## Excerpts from a dataset
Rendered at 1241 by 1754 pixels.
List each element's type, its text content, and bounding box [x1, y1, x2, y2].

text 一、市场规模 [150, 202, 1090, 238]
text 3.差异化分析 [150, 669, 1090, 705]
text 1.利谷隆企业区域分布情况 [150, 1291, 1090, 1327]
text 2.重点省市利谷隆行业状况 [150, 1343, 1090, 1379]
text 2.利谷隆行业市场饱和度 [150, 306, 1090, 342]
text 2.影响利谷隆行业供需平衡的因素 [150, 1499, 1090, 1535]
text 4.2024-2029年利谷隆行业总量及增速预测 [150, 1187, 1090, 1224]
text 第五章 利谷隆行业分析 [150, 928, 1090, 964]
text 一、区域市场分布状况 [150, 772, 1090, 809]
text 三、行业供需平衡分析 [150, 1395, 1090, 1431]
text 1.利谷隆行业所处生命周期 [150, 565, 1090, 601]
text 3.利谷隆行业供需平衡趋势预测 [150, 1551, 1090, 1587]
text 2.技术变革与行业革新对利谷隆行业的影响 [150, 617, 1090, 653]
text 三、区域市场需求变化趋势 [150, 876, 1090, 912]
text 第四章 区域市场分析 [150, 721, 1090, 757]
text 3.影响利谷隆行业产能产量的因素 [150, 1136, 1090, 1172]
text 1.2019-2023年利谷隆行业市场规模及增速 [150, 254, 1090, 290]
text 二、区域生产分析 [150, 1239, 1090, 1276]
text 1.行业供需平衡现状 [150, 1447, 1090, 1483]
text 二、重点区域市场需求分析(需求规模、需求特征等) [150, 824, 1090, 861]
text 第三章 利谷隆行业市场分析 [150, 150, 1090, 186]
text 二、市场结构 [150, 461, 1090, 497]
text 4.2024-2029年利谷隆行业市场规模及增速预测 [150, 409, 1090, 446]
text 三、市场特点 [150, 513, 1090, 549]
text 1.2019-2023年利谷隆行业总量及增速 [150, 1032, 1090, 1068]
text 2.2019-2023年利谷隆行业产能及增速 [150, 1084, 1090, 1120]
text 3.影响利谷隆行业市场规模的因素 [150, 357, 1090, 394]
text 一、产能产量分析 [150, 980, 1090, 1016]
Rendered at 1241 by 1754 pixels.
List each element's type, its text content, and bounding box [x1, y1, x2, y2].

## PROBLEM STATEMENT
Each record needs to be given again exactly.

## ANSWER TO THIS EXERCISE
Rendered at 1241 by 1754 pixels.
List each element's type, its text content, and bounding box [x1, y1, x2, y2].

text 一、市场规模 [150, 202, 1090, 238]
text 3.差异化分析 [150, 669, 1090, 705]
text 1.利谷隆企业区域分布情况 [150, 1291, 1090, 1327]
text 2.重点省市利谷隆行业状况 [150, 1343, 1090, 1379]
text 2.利谷隆行业市场饱和度 [150, 306, 1090, 342]
text 2.影响利谷隆行业供需平衡的因素 [150, 1499, 1090, 1535]
text 4.2024-2029年利谷隆行业总量及增速预测 [150, 1187, 1090, 1224]
text 第五章 利谷隆行业分析 [150, 928, 1090, 964]
text 一、区域市场分布状况 [150, 772, 1090, 809]
text 三、行业供需平衡分析 [150, 1395, 1090, 1431]
text 1.利谷隆行业所处生命周期 [150, 565, 1090, 601]
text 3.利谷隆行业供需平衡趋势预测 [150, 1551, 1090, 1587]
text 2.技术变革与行业革新对利谷隆行业的影响 [150, 617, 1090, 653]
text 三、区域市场需求变化趋势 [150, 876, 1090, 912]
text 第四章 区域市场分析 [150, 721, 1090, 757]
text 3.影响利谷隆行业产能产量的因素 [150, 1136, 1090, 1172]
text 1.2019-2023年利谷隆行业市场规模及增速 [150, 254, 1090, 290]
text 二、区域生产分析 [150, 1239, 1090, 1276]
text 1.行业供需平衡现状 [150, 1447, 1090, 1483]
text 二、重点区域市场需求分析(需求规模、需求特征等) [150, 824, 1090, 861]
text 第三章 利谷隆行业市场分析 [150, 150, 1090, 186]
text 二、市场结构 [150, 461, 1090, 497]
text 4.2024-2029年利谷隆行业市场规模及增速预测 [150, 409, 1090, 446]
text 三、市场特点 [150, 513, 1090, 549]
text 1.2019-2023年利谷隆行业总量及增速 [150, 1032, 1090, 1068]
text 2.2019-2023年利谷隆行业产能及增速 [150, 1084, 1090, 1120]
text 3.影响利谷隆行业市场规模的因素 [150, 357, 1090, 394]
text 一、产能产量分析 [150, 980, 1090, 1016]
Rendered at 1241 by 1754 pixels.
List each element's type, its text content, and bounding box [x1, y1, x2, y2].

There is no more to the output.